The eight minute rule also creates a secondary problem that Khan likely recognizes even if he has not articulated it publicly. It creates an incentive structure that favors preparedness theater over actual deliberation. If you know you have eight minutes, you tend to make your final decision before you even step up to the podium. You eliminate the possibility that new information in real time, a sudden trade offer that changes everything, a conversation with your coach that illuminates something you had not considered, can actually alter your trajectory. You are locked in. You are committed. You have already decided, and now you are just going through the motions until the clock expires and you hand in your card.

But what if, and this is where Khan's point gets interesting, what if there is value in that final two minutes? What if there is something in having just enough time to take one more call, to ask one more question, to reconsider an offer that came in late? What if the draft should actually allow for more human decision making rather than less? The current rule, whether intentionally or not, has created a system that actually punishes thoughtfulness in favor of predetermined scripts.

There is also something to consider about the cultural message this sends. When you compress the timeline aggressively, you are essentially telling general managers and ownership groups that you do not trust them to make efficient decisions. You are saying that if we give them ten minutes, they will somehow squander it, will fall into deliberation paralysis, will waste our time.
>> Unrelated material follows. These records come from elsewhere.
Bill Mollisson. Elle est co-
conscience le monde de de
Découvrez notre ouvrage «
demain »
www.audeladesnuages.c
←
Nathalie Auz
But Khan, one of the youngest general managers in football, who came up through the Philadelphia Eagles organization where he worked for Jeffrey Lurie and Andy Reid, is fundamentally a professional who understands urgency and execution. If he says that ten minutes is more appropriate than eight, that is worth listening to.

The Pittsburgh Steelers organization has a particular relationship with deliberation and decision making that runs deep into their culture. They have historically made player personnel moves with a methodical approach. Art Rooney and Art Rooney II, while certainly understanding the need for speed and efficiency, have never been the type of ownership that has panicked or demanded split second reactions. The Steelers' way has typically involved careful consideration. Khan seems to be advocating for maintaining that organizational culture even within the parameters of an accelerated draft process.

What strikes me most about this situation is the humility implicit in Khan's request. He is not claiming that eight minutes is impossible. He is saying that ten would be better. He is advocating for marginal improvement in the conditions under which he has to work. This is the kind of thing that a general manager who has thought deeply about his craft would request. It is not dramatic. It is not flashy. It is just the request of someone who knows that two extra minutes, in certain circumstances, could be the difference between making a correct decision and making a rushed one.

The league should listen to this feedback from their general managers. Not because the draft needs to be dragged out. Not because anyone wants dead air on television. But because allowing slightly more time for deliberation in the first round serves everyone: the teams, the prospects, the league's credibility, and ultimately the quality of decision making that produces better football outcomes. Omar Khan is right to ask for it.